Residents of one Los Angeles County suburb will have to shell out big bucks to exercise their right to carry a firearm.
On Thursday, the La Verne Police Department announced it was opening an application process for city residents who wish to obtain a Carry Concealed Weapon (CCW) license. The department’s website spells out a lengthy application process, including a department-approved psychological screening and a series of fees totaling nearly $1,100 for all first-time applicants. Renewing applicants will also be forced to pay almost $650 every two years after that.

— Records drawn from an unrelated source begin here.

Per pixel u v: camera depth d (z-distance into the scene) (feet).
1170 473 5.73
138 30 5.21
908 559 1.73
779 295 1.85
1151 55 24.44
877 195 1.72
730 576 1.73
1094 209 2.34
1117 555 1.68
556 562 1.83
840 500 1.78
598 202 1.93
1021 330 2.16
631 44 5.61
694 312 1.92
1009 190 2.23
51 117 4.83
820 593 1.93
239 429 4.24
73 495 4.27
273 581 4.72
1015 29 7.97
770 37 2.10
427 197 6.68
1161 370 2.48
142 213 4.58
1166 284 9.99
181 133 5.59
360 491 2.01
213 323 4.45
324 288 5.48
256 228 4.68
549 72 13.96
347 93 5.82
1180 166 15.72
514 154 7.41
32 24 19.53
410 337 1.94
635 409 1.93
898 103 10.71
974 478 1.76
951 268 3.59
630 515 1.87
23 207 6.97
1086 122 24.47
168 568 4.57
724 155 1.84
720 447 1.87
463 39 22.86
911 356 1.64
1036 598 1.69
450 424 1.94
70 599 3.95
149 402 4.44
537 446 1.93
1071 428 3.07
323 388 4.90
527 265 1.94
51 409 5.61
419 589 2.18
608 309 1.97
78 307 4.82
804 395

The unveiling of the application process and exorbitant fee structure arrives nearly nine months after the U.S. Supreme Court recognized a constitutional right to carry a firearm in New York State Rifle & Pistol Association v. Bruen. That ruling struck down subjective “may-issue” permitting standards, including California’s previous carry regime. It ensured that lawful adults must, at the very least, have an avenue to obtain a license to carry so long as they meet objective criteria.
At the time, some gun-rights advocates worried that some former may-issue jurisdictions would simply replace their old systems with an objective but onerous process meant to discourage new applicants. La Verne’s new application process and high costs schedule validate some of those fears and will likely thrust the city into a legal battle with those advocates.
La Verne’s high fees have already caught the attention of at least one gun-rights group in the state. The California Rifle & Pistol Association sent a letter to the city on Monday through its law firm, Michel & Associates, warning the city to reduce its fees or face the group in court.
“We were happy to hear that the La Verne Police Department has finally created a process for residents to apply to receive a concealed handgun license,” the letter reads. “Unfortunately, our happiness quickly turned sour when we saw the outlandish fee schedule included with the permit application process. Further, we’ve heard from members that La Verne is requiring applicants to submit letters of recommendation alongside their applications. That is unconstitutional, illegal under California law, and violates the privacy of applicants who may not want to tell anyone they are exercising their right to carry.”
The letter noted that La Verne’s fees were roughly twice as expensive as neighboring jurisdictions, including Los Angeles, San Diego County, and Orange County, which it said averaged around $400-$500 in costs to obtain a license.
If the group does file a lawsuit, the city could have a tough time defending its permitting system in court. The Supreme Court has cast doubt on the legality of permitting processes that attempt to discourage applicants with delays and high costs. In the same majority opinion striking down may-issue laws, Justice Clarence Thomas warned against putting objective licensing regimes “toward abusive ends.”
“To be clear, nothing in our analysis should be interpreted to suggest the unconstitutionality of the 43 States’ ‘shall-issue’ licensing regimes, under which ‘a general desire for self-defense is sufficient to obtain a [permit],'” Justice Thomas wrote. “That said, because any permitting scheme can be put toward abusive ends, we do not rule out constitutional challenges to shall-issue regimes where, for example, lengthy wait times in processing license applications or exorbitant fees deny ordinary citizens their right to public carry.”
The breakdown of fees for first-time applicants is listed on the police department’s website as $398 for “processing,” a $150 administrative fee, a $93 licensing fee, $20 for fingerprint scanning, $150 for a department-approved psychological review, $250 for an approved safety and training course, and a $20 fee for the physical CCW card—$1,081 in total.
Renewals must occur every two years and are subject to slightly reduced processing, administrative, licensing, and training fees. Renewals would also be exempt from subsequent fingerprinting and psychological evaluation but would still be required to pay the same card fee for a total renewal cost of $647.
These fees are far above what most other jurisdictions charge for permitting. For instance, Pennsylvania caps its permitting fees at $20.
The La Verne Police Department did not respond to a request for comment.